Auto sales took a dive last month, but the red hot industry shouldn’t worry too much. There’s still the rest of the holiday season left to move wheels out the door!
Only six nameplates had sales gains last month
According to NPR, Hyundai-Kia, Subaru, Tesla, Jaguar Land Rover and Mitsubishi were the only name plates to enjoy sales gains during October 2016.
Among the American nameplates, Ford sales took the heaviest hit and were down roughly 12% last month. That performance was followed by a 10% decline in sales for Fiat Chrysler. GM, meanwhile, suffered the least as its sales only fell nearly 2%.
That slow sales actions could mean deals for you as we move through Christmas.

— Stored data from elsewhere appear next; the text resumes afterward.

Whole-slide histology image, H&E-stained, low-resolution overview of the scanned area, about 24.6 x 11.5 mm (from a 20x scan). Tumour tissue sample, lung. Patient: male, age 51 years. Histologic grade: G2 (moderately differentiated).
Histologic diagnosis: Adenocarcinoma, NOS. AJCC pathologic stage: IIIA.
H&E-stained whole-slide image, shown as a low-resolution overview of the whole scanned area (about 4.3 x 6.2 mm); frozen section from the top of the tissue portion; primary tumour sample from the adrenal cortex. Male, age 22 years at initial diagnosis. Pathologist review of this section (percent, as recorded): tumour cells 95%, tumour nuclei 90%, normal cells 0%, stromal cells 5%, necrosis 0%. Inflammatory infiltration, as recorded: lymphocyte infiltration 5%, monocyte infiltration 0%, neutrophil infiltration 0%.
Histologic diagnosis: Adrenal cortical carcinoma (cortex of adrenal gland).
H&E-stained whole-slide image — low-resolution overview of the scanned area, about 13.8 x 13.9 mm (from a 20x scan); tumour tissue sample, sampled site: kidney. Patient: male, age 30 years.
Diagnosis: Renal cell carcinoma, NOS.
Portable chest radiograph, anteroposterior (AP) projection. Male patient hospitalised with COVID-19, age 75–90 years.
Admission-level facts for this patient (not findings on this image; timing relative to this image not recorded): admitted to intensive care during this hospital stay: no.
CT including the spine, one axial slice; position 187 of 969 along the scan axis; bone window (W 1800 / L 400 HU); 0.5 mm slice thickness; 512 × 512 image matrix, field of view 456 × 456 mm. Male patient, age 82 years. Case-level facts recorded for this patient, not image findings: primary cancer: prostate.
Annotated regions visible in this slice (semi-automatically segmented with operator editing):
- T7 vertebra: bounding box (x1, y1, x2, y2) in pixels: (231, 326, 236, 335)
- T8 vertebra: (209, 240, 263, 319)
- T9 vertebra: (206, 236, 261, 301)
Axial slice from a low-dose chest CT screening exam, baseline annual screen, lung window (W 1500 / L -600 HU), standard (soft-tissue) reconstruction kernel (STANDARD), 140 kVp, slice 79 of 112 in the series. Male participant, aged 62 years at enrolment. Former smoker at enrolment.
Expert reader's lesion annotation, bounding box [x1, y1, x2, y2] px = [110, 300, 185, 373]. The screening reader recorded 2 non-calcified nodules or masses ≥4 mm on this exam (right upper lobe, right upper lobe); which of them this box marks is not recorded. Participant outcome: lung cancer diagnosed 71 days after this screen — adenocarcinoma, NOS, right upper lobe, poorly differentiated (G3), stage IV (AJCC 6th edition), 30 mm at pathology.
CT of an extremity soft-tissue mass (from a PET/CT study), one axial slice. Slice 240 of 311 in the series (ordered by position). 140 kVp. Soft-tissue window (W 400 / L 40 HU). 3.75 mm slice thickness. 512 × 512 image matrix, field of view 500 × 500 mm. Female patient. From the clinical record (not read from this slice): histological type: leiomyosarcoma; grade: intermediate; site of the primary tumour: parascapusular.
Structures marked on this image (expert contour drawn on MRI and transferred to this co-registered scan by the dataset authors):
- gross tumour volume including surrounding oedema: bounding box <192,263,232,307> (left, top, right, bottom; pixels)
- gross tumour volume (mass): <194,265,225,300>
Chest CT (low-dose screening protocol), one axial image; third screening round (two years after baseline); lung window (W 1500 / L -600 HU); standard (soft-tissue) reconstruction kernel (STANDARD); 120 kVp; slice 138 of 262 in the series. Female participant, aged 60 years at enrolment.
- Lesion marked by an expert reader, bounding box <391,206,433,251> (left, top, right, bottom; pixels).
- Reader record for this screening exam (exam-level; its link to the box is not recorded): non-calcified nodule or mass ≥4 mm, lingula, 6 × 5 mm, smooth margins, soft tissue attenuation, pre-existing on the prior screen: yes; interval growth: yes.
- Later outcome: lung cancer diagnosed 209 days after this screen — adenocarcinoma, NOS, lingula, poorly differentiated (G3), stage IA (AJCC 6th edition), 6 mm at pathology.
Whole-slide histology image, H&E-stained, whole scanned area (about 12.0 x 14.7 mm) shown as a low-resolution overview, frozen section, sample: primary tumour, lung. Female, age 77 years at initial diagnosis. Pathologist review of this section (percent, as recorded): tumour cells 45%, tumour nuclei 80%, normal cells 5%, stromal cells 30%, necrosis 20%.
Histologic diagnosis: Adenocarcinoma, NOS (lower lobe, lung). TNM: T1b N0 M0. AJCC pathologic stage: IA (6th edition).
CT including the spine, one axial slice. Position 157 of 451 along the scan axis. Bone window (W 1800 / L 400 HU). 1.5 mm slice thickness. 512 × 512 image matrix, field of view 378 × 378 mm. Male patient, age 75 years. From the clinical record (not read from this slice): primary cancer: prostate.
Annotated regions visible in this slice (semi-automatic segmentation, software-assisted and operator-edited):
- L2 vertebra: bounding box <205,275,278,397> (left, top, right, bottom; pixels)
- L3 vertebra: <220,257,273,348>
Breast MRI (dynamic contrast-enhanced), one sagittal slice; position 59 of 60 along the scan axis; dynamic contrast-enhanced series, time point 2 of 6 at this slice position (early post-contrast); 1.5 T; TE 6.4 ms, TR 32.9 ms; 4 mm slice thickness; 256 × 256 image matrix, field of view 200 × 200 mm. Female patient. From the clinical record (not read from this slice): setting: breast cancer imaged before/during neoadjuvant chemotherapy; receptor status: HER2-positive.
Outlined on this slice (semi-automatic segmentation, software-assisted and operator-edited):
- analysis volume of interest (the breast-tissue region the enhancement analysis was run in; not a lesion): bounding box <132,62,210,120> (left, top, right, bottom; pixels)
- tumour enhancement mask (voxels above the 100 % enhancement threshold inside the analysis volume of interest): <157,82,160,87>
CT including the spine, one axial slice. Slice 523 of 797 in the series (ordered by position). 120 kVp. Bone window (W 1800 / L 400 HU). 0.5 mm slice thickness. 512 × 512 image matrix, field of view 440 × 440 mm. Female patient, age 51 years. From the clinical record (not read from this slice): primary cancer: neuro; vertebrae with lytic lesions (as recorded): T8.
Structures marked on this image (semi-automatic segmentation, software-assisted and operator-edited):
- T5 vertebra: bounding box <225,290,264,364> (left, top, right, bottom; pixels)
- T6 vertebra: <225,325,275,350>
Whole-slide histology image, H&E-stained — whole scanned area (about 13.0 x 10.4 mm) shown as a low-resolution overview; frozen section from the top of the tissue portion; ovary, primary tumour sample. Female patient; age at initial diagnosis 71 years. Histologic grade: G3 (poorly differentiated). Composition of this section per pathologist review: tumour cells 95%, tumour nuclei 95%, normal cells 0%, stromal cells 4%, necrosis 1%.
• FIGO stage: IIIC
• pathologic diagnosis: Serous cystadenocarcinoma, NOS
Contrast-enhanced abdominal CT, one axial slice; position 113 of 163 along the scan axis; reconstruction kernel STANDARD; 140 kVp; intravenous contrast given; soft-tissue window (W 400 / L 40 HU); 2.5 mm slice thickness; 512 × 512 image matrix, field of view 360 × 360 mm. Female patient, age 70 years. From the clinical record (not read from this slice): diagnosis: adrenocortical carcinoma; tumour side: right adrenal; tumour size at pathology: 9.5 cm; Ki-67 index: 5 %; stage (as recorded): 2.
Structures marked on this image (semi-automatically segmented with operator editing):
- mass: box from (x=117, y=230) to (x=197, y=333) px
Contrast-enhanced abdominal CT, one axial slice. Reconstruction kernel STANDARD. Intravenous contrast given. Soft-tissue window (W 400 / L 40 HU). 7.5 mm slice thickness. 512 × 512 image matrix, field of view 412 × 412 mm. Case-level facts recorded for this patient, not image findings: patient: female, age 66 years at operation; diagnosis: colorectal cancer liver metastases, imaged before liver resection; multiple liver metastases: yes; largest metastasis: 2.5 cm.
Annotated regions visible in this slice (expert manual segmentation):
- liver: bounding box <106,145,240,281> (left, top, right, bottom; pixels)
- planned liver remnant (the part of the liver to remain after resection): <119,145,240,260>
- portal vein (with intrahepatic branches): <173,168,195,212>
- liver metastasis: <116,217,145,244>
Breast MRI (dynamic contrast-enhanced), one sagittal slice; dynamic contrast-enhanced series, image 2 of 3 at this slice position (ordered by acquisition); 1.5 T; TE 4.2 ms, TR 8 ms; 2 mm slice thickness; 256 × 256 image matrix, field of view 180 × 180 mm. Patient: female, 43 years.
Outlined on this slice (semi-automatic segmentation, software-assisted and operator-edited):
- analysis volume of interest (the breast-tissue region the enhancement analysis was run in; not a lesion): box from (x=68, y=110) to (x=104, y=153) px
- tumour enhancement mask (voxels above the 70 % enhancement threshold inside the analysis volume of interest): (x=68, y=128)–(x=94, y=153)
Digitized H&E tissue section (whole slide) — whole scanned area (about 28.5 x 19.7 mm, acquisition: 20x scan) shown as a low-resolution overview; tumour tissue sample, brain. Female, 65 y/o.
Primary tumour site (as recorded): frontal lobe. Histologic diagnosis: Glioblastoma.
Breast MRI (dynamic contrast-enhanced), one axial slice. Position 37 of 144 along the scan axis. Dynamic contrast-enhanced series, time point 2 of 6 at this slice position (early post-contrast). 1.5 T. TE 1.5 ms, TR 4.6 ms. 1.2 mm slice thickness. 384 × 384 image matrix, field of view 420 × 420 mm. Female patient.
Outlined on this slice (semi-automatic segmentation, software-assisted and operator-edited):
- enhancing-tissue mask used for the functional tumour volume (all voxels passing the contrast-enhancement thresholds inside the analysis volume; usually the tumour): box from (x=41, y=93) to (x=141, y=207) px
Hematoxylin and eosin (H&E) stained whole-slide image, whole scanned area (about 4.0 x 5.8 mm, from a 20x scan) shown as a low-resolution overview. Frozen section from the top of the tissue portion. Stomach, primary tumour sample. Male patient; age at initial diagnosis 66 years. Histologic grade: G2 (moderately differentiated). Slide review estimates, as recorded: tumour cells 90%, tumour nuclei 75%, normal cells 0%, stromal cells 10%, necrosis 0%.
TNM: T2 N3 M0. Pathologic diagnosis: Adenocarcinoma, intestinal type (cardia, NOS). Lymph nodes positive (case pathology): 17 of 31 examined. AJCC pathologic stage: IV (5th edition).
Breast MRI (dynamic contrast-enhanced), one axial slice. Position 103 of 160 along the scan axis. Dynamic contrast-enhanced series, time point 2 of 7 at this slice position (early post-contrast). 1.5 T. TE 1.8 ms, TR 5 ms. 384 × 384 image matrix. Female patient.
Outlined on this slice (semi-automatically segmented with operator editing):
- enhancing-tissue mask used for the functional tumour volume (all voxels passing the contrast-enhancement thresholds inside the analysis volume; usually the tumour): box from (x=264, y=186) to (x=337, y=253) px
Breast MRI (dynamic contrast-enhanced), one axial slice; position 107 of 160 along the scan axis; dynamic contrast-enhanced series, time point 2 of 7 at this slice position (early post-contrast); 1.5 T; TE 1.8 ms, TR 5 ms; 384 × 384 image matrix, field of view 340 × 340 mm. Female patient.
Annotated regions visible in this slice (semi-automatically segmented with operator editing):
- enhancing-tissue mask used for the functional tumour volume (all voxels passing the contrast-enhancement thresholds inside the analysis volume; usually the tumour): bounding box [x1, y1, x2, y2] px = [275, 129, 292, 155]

What about year-end sales events?
Most manufacturers go on a blitz with their ‘End of the Year’ sales events between Christmas and New Year’s Eve. But is it really a good idea to lease at that time?
There are essentially two times in every calendar year when you can get a deal on a car: During a change of model year in August and during a change of calendar year in December.
When the end of the year rolls around, there’s a particularly big push for leasing. But leasing makes sense only in certain circumstances:
- You plan to lease for less than four years
- You have good credit
- You drive fewer than 12,000 to 20,000 miles each year
For the most part, leasing is a disaster for you. Edmunds.com has new numbers that tell the story. Basing their calculations on a car that sells in the mid $20,000 range, they’ve estimated leasing will cost you $6,000 more than buying the car new. That loss goes up to over $10,000 vs. buying a gently used version of that same car a couple of model years old.
When you get on that lease treadmill every two to four years, each time you’re taking on an obligation and you have nothing to show for it at the end. Each time you take on 100% of the loss in value of the vehicle for the time you drive it. That’s why Clark is almost never keen on leasing a car.
There are only two exceptions to his ‘no leases’ rule. The first is if you like new wheels every two or three years. The second has to do with fancy luxury cars, electric cars and some other alternative fuel vehicles. These kinds of cars don’t get discounted, but you will find factory-subsidized leases that can be a deal. (You’ll know it’s a factory-subsidized lease when you see a manufacturer’s ad on TV or a website telling you it’s such.)
With increases in car reliability, it’s entirely possible that you might keep a car 10 years without breaking a sweat. So buying and holding onto a car is a far better strategy.